Rewrite the lines below as a Markdown table with two columns, Row and Line, giving each nonblank line its own numbered row and skipping blank lines. Omit the pictures from your answer.

(Rendered chart images)
_ _ _ _ _

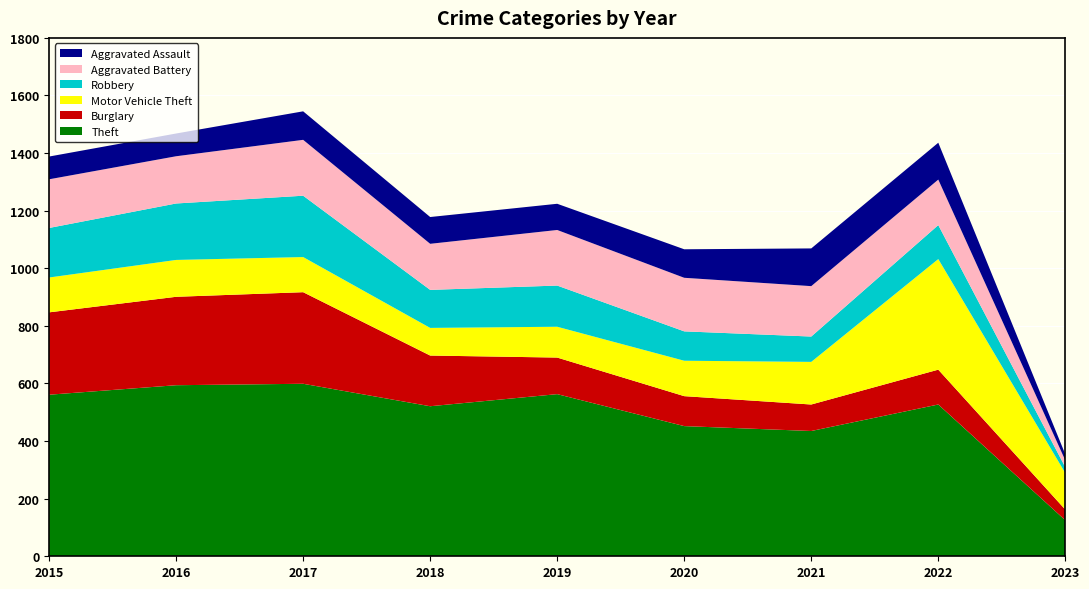

Reading left to right, transcribe all the data shown in this chart.

Theft: 2015=561	2016=594	2017=599	2018=521	2019=563	2020=452	2021=435	2022=527	2023=125
Burglary: 2015=286	2016=307	2017=318	2018=176	2019=127	2020=104	2021=92	2022=121	2023=37
Motor Vehicle Theft: 2015=121	2016=128	2017=122	2018=96	2019=107	2020=123	2021=148	2022=384	2023=127
Robbery: 2015=172	2016=196	2017=213	2018=132	2019=143	2020=102	2021=88	2022=118	2023=20
Aggravated Battery: 2015=169	2016=164	2017=194	2018=160	2019=193	2020=186	2021=175	2022=158	2023=24
Aggravated Assault: 2015=79	2016=79	2017=99	2018=93	2019=91	2020=99	2021=131	2022=128	2023=21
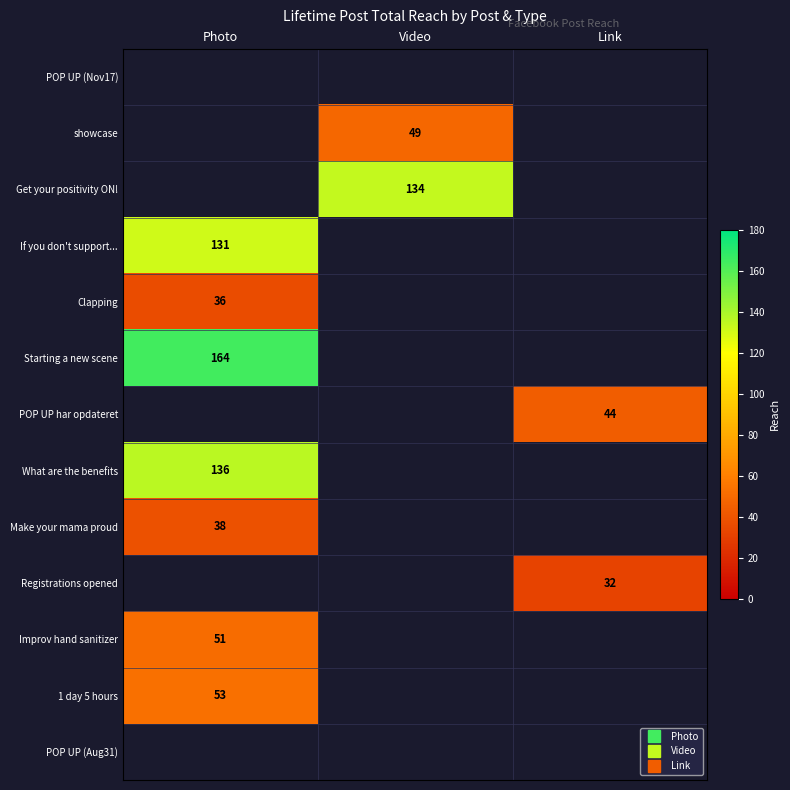

Which category has the highest value across all series?

Photo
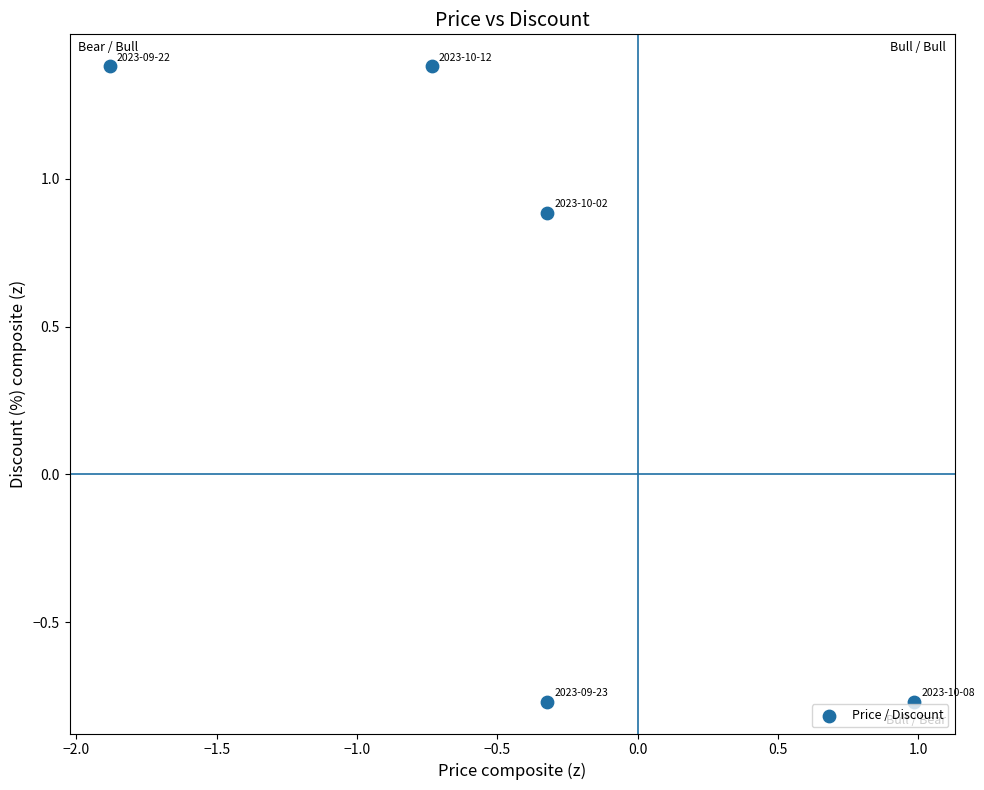

What is the range of X values (max minus min)?

2.9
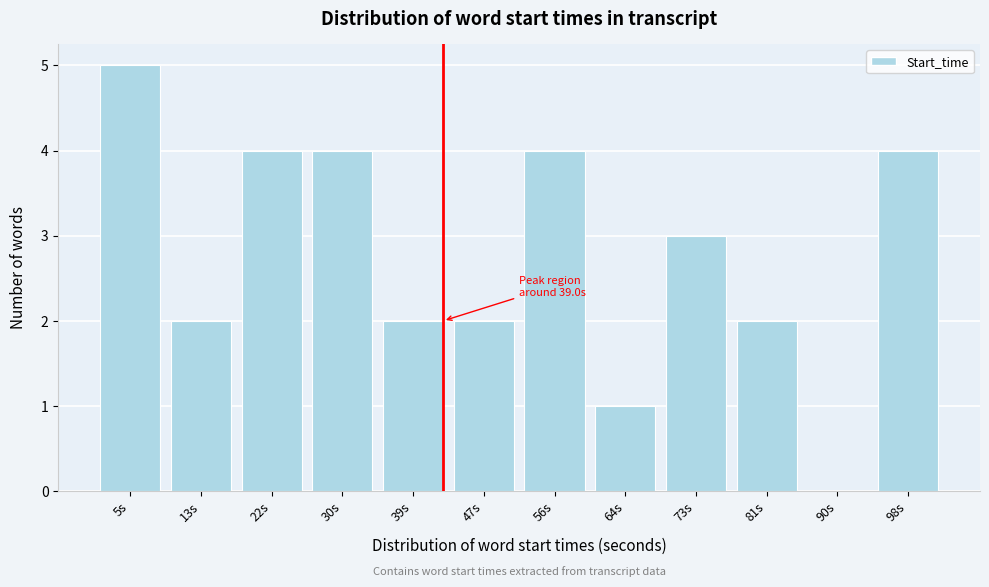

Reading left to right, what are all the values shown in this chart?

5s=5	13s=2	22s=4	30s=4	39s=2	47s=2	56s=4	64s=1	73s=3	81s=2	90s=0	98s=4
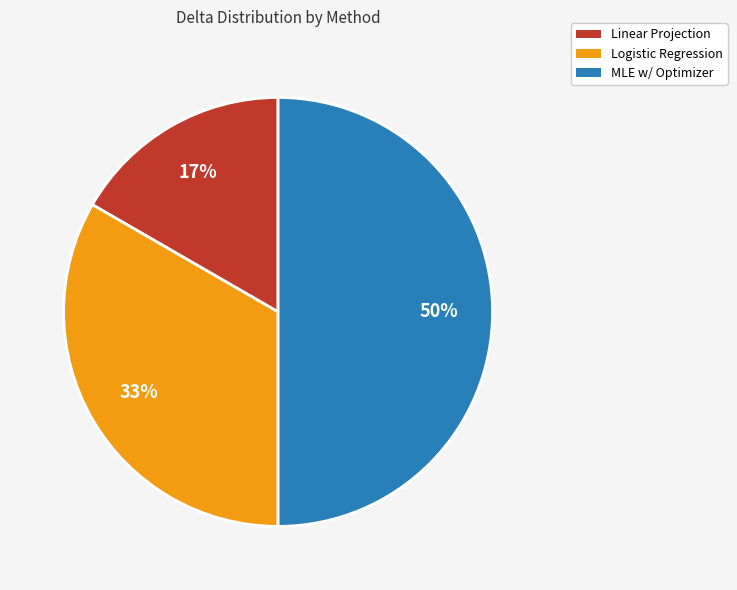

Which has a higher value, MLE w/ Optimizer or Logistic Regression?

MLE w/ Optimizer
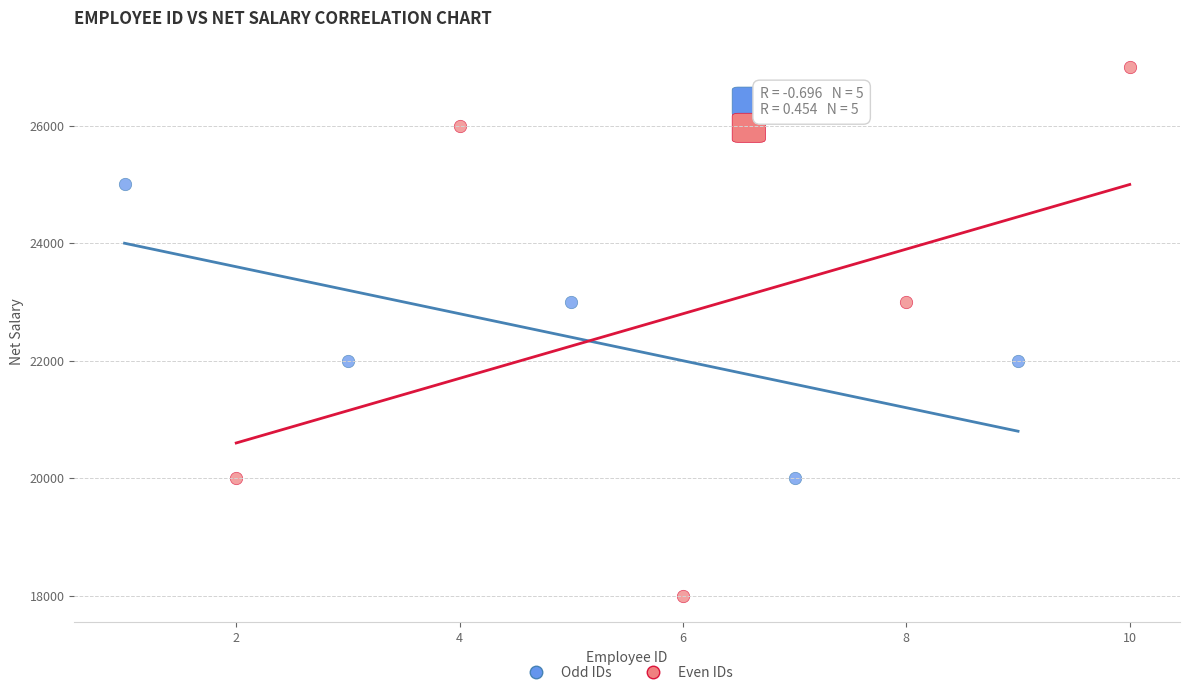

Which series contains the highest Y value?

Even IDs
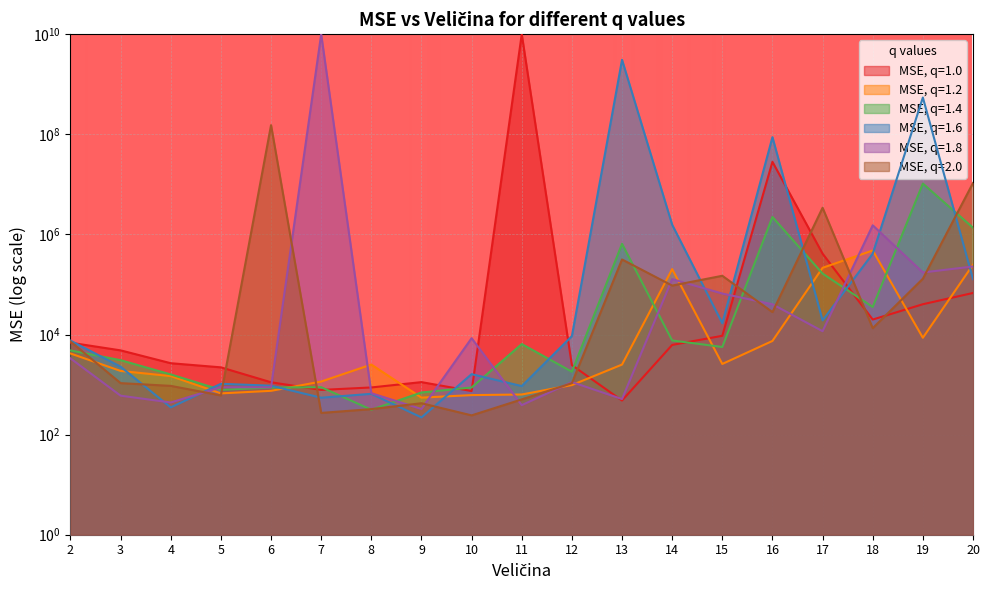

Where do MSE, q=2.0 and MSE, q=1.2 first cross each other?

2 and 3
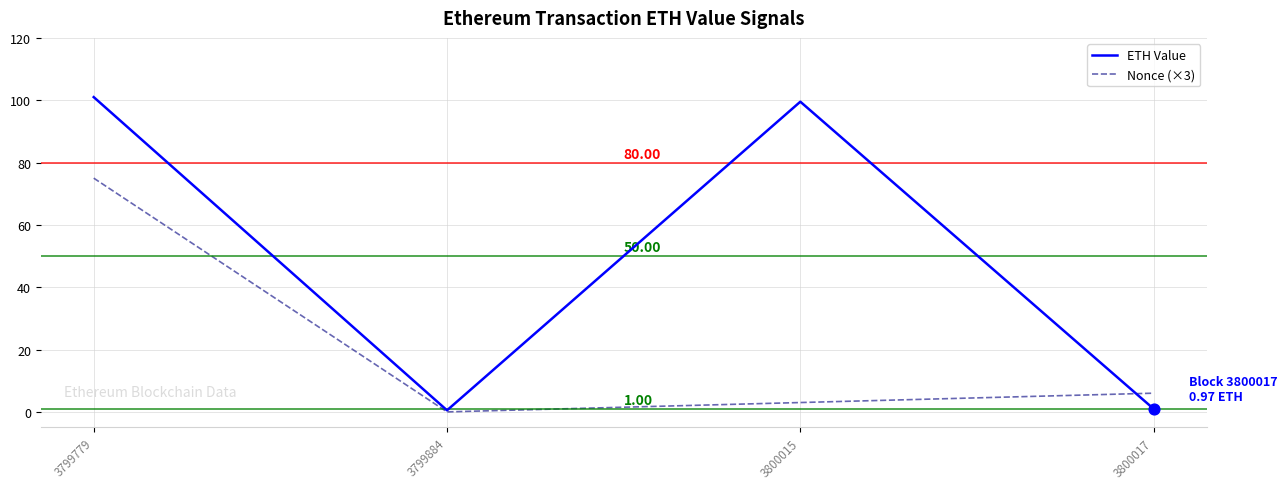

What are all the series names shown in the legend?

ETH Value, Nonce (×3)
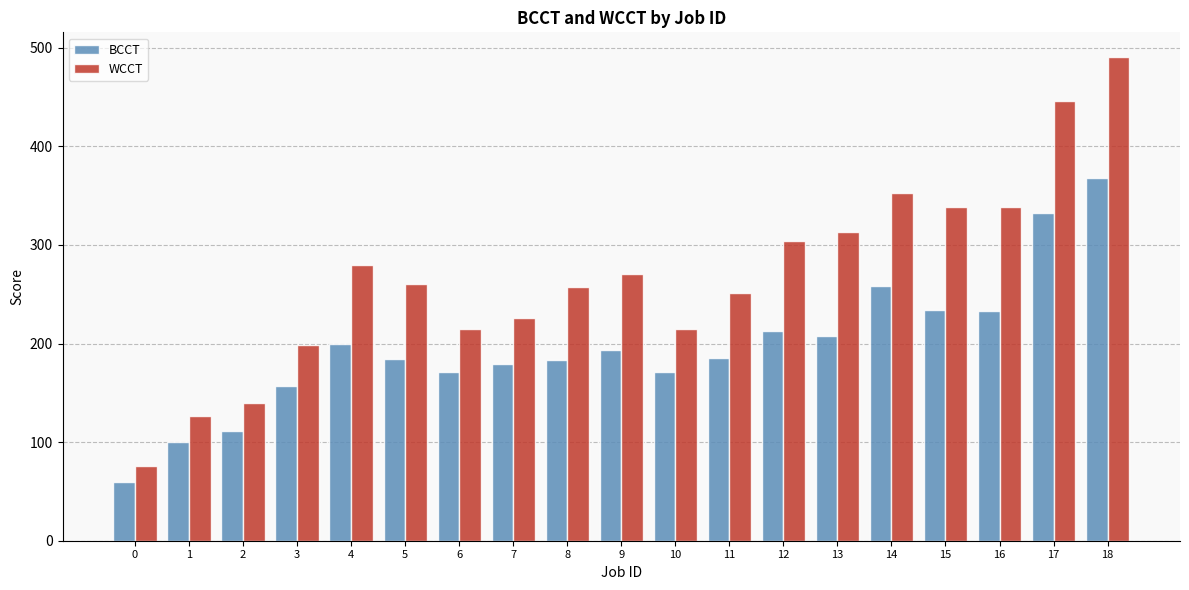

How many values in the WCCT series are below 260?

9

_ _ _ _ _

[RESULT FOR THIS EXERCISE]:
| Row | Line |
|---|---|
| 1 | Reading left to right, transcribe all the data shown in this chart. |
| 2 | Theft: 2015=561	2016=594	2017=599	2018=521	2019=563	2020=452	2021=435	2022=527	2023=125 |
| 3 | Burglary: 2015=286	2016=307	2017=318	2018=176	2019=127	2020=104	2021=92	2022=121	2023=37 |
| 4 | Motor Vehicle Theft: 2015=121	2016=128	2017=122	2018=96	2019=107	2020=123	2021=148	2022=384	2023=127 |
| 5 | Robbery: 2015=172	2016=196	2017=213	2018=132	2019=143	2020=102	2021=88	2022=118	2023=20 |
| 6 | Aggravated Battery: 2015=169	2016=164	2017=194	2018=160	2019=193	2020=186	2021=175	2022=158	2023=24 |
| 7 | Aggravated Assault: 2015=79	2016=79	2017=99	2018=93	2019=91	2020=99	2021=131	2022=128	2023=21 |
| 8 | Which category has the highest value across all series? |
| 9 | Photo |
| 10 | What is the range of X values (max minus min)? |
| 11 | 2.9 |
| 12 | Reading left to right, what are all the values shown in this chart? |
| 13 | 5s=5	13s=2	22s=4	30s=4	39s=2	47s=2	56s=4	64s=1	73s=3	81s=2	90s=0	98s=4 |
| 14 | Which has a higher value, MLE w/ Optimizer or Logistic Regression? |
| 15 | MLE w/ Optimizer |
| 16 | Which series contains the highest Y value? |
| 17 | Even IDs |
| 18 | Where do MSE, q=2.0 and MSE, q=1.2 first cross each other? |
| 19 | 2 and 3 |
| 20 | What are all the series names shown in the legend? |
| 21 | ETH Value, Nonce (×3) |
| 22 | How many values in the WCCT series are below 260? |
| 23 | 9 |